La rédaction d’Afrique.fr vient vous présenter une initiative qui mérite vivement d’être encourager. En effet depuis bientôt deux mois une jeune Marseillaise du nom de Quenny de mars, essai de donner du sens aux efforts de jeunes rappeurs à Conakry (Guinée), en initiant le projet de studio nomade ; Ce projet s’il vient à être financé permettra aux jeunes de cette ville d’avoir un nouveau souffle pour évoluer dans leurs carrières. Entretien avec la pétillante initiatrice du projet.
>Par Mensan Videha (Fo-mê)
1. Pouvez vous situez nos lecteurs par rapport à l’origine de ce projet de Studio nomade ?
Je suis partie en mai dernier à Conakry pour participer au tournage du documentaire « Foniké 2012 ». A cette occasion est né le projet d’enregistrer une compilation qui accompagnerait le film. Cela a été l’occasion pour moi de découvrir les petits studios de Conakry, de comprendre comment et avec quoi ils travaillent sur place. A ce constat s’ajoute les discussions que j’ai pu avoir avec les artistes locaux qui rencontrent des difficultés pour travailler. Avec des petits budgets (quand ils existent), il est compliqué d’avoir des sessions d’enregistrement satisfaisantes et de récupérer des sons dans des formats exploitables.
J’ai donc pensé qu’un studio mobile pourrait être une solution. Pas d’installation sédentaire, pas de charges fixes à payer…et tenter de concentrer le travail sur les choses importantes.
2. Plus qu’un projet c’est tout une organisation artistique que vous essayez de mettre en place aux côté des rappeurs guinéens, vous sentez-vous prêt pour cet aventure ?
Prête, oui… Le travail ne m’a jamais fait peur !!

==*==

(Exercices):
A - Réécrivez le passage de l'entretien sur le studio nomade qui s'ouvre sur les mots « La rédaction d’Afrique.fr » et se ferme sur « Studio nomade ? », en remplaçant « jeunes rappeurs » par « jeunes musiciens ».
B - Prolongez l'entretien sur le studio nomade au-delà de sa dernière phrase.

Entrées du jeu de données:

==*==

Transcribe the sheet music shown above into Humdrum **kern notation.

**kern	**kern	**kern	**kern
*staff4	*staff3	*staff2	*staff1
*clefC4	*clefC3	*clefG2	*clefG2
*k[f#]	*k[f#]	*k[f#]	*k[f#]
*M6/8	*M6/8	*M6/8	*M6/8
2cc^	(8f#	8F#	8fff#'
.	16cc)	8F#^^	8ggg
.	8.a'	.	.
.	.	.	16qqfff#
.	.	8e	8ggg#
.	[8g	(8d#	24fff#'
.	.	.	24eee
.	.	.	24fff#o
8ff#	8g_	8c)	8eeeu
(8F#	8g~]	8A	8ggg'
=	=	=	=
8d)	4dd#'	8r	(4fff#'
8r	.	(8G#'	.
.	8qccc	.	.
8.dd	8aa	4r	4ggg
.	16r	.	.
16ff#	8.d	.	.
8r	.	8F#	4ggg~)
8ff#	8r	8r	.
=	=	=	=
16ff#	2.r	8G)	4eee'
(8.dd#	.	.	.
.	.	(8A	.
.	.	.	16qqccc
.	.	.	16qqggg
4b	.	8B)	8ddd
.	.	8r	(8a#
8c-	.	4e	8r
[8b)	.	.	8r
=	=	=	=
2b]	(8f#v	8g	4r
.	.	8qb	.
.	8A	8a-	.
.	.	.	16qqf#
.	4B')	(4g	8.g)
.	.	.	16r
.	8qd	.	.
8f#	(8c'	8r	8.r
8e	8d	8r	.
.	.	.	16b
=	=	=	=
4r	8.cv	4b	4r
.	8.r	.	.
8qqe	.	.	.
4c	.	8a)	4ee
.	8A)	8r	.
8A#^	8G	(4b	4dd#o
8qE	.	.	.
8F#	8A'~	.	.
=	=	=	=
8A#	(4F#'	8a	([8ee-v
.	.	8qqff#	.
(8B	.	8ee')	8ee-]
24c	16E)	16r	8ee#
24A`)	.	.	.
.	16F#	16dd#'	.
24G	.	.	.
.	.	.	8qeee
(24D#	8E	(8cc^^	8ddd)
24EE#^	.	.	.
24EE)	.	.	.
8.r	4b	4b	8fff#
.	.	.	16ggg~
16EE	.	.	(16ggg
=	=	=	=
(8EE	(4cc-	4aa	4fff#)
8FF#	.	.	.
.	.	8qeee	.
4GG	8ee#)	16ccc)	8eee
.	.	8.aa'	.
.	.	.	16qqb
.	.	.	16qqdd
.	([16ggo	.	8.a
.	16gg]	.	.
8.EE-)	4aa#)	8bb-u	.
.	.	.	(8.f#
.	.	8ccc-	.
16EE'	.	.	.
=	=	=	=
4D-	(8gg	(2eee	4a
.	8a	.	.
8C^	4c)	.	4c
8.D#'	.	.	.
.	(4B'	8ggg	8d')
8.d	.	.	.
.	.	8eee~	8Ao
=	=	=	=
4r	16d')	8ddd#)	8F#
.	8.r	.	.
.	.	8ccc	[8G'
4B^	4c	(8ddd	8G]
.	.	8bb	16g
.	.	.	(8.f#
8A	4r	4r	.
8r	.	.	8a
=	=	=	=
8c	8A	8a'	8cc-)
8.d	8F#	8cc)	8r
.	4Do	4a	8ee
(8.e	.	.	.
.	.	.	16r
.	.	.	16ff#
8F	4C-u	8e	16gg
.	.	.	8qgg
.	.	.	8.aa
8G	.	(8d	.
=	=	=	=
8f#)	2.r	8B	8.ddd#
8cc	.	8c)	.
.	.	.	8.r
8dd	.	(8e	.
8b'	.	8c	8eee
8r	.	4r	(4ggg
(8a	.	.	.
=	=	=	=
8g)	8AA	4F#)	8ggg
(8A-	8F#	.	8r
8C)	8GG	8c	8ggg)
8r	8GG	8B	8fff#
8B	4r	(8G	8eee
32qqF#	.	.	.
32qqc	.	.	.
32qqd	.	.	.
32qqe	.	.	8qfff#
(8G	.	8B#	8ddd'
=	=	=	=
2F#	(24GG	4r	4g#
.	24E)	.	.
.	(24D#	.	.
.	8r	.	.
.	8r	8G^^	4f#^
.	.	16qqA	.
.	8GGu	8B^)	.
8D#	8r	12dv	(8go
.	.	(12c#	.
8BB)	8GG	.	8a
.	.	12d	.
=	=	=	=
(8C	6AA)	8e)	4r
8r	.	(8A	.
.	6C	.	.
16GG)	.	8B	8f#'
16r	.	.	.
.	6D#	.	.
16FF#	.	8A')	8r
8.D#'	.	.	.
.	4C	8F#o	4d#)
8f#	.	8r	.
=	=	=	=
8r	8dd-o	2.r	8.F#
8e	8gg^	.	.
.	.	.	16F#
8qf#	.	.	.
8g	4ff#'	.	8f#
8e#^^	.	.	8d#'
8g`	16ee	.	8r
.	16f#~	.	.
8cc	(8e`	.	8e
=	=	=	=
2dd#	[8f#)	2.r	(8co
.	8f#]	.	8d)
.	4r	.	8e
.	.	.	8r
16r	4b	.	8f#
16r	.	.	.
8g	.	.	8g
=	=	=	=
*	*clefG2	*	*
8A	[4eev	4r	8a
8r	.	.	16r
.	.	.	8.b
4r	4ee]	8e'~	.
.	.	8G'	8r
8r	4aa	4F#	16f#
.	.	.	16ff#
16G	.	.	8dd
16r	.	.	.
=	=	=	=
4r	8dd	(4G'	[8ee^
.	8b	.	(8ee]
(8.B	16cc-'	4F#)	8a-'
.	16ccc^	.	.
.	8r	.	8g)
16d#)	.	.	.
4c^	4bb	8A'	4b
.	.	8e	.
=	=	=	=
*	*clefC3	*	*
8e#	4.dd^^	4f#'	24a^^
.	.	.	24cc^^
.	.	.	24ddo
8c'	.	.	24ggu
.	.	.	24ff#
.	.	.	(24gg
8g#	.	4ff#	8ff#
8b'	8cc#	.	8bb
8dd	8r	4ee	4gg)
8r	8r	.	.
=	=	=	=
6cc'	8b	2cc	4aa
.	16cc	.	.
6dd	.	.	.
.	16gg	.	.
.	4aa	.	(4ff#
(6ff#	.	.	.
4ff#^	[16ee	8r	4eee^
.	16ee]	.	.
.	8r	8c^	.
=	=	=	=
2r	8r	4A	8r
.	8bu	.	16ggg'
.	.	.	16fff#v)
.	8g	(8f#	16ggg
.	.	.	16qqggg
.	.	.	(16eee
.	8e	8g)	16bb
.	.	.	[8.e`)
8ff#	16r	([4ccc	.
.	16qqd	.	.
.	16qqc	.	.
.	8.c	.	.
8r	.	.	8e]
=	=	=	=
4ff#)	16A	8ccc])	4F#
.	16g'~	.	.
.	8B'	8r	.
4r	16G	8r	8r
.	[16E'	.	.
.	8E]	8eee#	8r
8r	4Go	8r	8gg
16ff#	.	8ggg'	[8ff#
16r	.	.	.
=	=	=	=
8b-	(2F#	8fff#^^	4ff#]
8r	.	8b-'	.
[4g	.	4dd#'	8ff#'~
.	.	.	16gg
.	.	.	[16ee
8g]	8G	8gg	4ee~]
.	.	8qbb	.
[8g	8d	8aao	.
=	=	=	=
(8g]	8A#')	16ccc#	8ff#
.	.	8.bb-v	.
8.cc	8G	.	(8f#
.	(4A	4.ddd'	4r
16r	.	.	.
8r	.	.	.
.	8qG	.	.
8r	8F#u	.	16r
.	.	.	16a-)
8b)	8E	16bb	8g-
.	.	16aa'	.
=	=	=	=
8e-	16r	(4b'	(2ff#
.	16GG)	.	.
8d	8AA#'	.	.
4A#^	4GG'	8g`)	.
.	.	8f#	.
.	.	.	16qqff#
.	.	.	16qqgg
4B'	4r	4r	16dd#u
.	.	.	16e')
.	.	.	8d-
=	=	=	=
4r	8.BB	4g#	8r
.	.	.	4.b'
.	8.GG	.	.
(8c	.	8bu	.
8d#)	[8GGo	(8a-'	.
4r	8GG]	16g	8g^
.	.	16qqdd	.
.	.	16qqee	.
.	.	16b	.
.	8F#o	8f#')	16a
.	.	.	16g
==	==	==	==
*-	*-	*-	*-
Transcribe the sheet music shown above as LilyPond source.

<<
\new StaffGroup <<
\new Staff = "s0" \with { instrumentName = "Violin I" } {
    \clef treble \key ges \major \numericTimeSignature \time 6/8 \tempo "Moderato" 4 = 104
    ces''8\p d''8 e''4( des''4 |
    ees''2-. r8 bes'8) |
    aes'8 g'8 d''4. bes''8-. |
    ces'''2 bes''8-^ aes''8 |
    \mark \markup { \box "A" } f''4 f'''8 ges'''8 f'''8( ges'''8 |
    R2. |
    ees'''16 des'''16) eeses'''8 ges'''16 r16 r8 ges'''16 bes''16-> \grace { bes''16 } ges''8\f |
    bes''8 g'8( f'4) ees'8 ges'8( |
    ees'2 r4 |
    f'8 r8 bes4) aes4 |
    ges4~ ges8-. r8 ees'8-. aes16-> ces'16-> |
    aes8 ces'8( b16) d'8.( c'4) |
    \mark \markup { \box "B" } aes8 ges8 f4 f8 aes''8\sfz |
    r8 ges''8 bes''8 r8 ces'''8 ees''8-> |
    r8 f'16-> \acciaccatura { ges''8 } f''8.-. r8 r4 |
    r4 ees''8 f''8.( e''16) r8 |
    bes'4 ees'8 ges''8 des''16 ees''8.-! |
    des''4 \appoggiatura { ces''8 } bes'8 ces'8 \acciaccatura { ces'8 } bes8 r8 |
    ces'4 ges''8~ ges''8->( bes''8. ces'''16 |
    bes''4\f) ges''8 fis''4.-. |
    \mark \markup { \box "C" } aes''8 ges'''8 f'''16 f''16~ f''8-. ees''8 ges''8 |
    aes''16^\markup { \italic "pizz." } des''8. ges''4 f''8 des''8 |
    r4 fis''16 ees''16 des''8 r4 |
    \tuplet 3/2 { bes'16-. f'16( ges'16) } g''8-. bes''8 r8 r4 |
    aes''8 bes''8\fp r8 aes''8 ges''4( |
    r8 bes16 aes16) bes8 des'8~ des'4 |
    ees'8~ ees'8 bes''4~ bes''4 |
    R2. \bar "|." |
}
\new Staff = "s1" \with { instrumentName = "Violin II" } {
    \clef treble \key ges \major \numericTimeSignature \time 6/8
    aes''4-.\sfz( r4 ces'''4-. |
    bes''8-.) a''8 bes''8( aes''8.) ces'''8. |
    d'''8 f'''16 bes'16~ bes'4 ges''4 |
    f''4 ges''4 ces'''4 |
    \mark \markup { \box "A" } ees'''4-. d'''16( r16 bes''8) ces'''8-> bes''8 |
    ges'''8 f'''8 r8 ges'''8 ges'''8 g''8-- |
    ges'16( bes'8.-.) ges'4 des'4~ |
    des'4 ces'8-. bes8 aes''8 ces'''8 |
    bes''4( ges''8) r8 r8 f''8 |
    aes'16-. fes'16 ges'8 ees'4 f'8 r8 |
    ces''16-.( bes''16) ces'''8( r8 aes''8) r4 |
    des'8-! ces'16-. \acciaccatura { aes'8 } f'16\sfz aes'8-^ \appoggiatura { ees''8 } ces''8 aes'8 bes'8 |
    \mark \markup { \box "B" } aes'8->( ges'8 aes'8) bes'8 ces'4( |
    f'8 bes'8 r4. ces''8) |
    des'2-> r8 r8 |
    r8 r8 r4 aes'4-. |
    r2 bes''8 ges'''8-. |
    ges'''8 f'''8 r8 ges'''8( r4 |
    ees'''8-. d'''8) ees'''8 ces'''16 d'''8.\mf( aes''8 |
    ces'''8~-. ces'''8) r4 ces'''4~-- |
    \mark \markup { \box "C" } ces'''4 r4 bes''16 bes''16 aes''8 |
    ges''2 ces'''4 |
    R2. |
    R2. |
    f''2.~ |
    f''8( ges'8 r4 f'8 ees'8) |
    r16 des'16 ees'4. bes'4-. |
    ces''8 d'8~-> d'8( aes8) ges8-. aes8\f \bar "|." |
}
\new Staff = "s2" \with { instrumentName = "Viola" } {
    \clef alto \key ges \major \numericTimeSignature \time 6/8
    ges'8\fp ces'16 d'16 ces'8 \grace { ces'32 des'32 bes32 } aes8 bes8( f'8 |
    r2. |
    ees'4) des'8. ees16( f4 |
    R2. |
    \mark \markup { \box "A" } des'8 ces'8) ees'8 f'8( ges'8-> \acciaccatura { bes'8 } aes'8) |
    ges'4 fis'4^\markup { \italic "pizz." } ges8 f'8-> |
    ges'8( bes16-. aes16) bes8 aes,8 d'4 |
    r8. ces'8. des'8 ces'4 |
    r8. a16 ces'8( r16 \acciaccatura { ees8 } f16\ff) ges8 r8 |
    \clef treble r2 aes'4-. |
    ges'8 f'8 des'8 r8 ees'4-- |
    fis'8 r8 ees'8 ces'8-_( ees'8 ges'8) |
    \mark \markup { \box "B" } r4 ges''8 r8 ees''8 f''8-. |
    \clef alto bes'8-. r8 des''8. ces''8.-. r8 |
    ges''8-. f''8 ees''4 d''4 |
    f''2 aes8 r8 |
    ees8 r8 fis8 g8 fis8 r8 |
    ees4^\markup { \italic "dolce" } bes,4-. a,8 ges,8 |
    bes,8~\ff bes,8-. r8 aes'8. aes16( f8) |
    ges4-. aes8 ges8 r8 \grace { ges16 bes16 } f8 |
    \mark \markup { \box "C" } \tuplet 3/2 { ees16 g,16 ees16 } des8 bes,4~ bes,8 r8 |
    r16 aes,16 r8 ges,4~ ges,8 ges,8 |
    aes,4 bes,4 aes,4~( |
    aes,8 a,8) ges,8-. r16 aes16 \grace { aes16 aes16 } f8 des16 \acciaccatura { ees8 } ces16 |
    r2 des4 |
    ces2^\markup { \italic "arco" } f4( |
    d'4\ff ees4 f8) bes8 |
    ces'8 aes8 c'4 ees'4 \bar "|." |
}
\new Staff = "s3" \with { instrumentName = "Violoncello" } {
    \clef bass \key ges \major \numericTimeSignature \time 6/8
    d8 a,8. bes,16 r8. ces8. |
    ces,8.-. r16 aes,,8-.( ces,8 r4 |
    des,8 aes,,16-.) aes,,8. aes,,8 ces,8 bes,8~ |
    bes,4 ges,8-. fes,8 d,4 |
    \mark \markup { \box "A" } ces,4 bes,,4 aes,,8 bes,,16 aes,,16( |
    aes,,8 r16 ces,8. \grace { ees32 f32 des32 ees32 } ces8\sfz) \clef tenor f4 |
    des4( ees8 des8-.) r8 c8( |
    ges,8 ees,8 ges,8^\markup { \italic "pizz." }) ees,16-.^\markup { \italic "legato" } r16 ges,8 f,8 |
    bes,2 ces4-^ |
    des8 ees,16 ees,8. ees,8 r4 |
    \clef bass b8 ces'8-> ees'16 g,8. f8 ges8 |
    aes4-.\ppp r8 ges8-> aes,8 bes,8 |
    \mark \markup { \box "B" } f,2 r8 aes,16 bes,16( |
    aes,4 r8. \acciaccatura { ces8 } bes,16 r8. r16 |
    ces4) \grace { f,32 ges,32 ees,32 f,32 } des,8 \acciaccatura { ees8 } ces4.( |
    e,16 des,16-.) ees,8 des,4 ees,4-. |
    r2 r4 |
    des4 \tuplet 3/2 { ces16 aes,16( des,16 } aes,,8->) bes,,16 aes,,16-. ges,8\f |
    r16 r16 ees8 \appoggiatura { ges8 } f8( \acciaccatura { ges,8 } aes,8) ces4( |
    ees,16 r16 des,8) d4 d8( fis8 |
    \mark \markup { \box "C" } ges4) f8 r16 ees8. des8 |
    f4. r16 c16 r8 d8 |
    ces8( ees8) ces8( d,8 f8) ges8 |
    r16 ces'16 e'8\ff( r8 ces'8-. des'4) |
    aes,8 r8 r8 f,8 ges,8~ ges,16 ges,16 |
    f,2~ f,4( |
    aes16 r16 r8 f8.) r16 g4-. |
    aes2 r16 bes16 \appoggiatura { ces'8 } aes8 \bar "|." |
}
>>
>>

==*==

(Corrigé des exercices):
A -
La rédaction d’Afrique.fr vient vous présenter une initiative qui mérite vivement d’être encourager. En effet depuis bientôt deux mois une jeune Marseillaise du nom de Quenny de mars, essai de donner du sens aux efforts de jeunes musiciens à Conakry (Guinée), en initiant le projet de studio nomade ; Ce projet s’il vient à être financé permettra aux jeunes de cette ville d’avoir un nouveau souffle pour évoluer dans leurs carrières. Entretien avec la pétillante initiatrice du projet.
>Par Mensan Videha (Fo-mê)
1. Pouvez vous situez nos lecteurs par rapport à l’origine de ce projet de Studio nomade ?

B -
Mon parcours passe par plusieurs d’aventures musicales en France, à des postes différents. Cela me permet d’avoir une vision globale du projet et surtout d’aller dans le sens de mes nouvelles envies : travailler ailleurs qu’à Marseille. En France, le Hip Hop est arrivé à une certaine maturité. C’est un grand garçon qui peut se débrouiller seul… Mais quand je suis arrivée à Conakry, j’ai pu prendre la mesure de ce qui existe déjà et de ce qu’il reste à faire. L’aventure promet d’être belle… Ici, le rap doit trouver ses propres sonorités, sa propre couleur et ce n’est pas peu dire !
3. Lorsqu’on s’investit dans un projet du genre, à quoi on peu s’attendre en tant qu’initiateur de meilleur ou de pire?
Mes ambitions restent modestes ! Je pense que le meilleur serait de pouvoir produire au moins un artiste pour un album grâce au studio. Mais ce qui me tient surtout à coeur, c’est les conditions dans lesquelles on pourra le faire. En prenant du temps, en réfléchissant à ce qu’on souhaite faire, en ayant une réelle direction artistique… et en formant simultanément des techniciens qui pourraient devenir autonome dans l’avenir. Pour le pire, je pense que ce serait que le projet ne trouve pas son financement. Mais une fois cette étape passée, je pense que le studio trouvera rapidement son utilité. Il est d’ailleurs déjà attendu avec beaucoup d’impatience !
4. Vous serez bientôt une future conakryka car vous avez décidé de passer trois (03) mois sur le terrain (Conakry) pour défendre ce projet, quelles sont vos stratégies pour recueillir le financement nécessaire ?
Finalement, je ne me pose plus de limites quant à ma présence à Conakry. Je resterais le temps qu’il faudra pour réaliser les projets qui trouveront leurs routes et leurs financements. Pour le studio mobile, j’ai commencé par lancer un appel à participation sur le site Ulule. Ca m’a permis de donner un cadre au projet et un système de réception des fonds qui est transparent. En parallèle, je cherche des mécènes qui voudraient bien investir en France comme en Guinée.
5. Pourquoi insistez-vous sur la mobilité du studio dans ce projet ?
Plusieurs facteurs ont pesé dans la balance. Mais le principal reste que sous cette forme le projet ne nécessite pas d’investissement sur des frais fixes. Pas de loyer à payer, de mobilier… S’engager sur un projet qui nécessiterait immédiatement des fonds pour son fonctionnement même avant d’avoir démarrer n’est pas une solution qui me semble adéquate. Puis à Conakry, le fonctionnement de l’immobilier étant ce qu’il est, je ne préfère même pas m’engager sur ce terrain. Ici, des studios classiques et de qualité existent déjà. Ils sont chers mais ils sont là !
Ce que j’imagine c’est plutôt un studio autonome, nomade avec du matériel léger mais de qualité. Je ne parierai pas sur le même projet avec un orchestre symphonique qui nécessiterait des prises de sons plus complexes mais sur du rap, on peut rester sur un esprit débrouillards et street !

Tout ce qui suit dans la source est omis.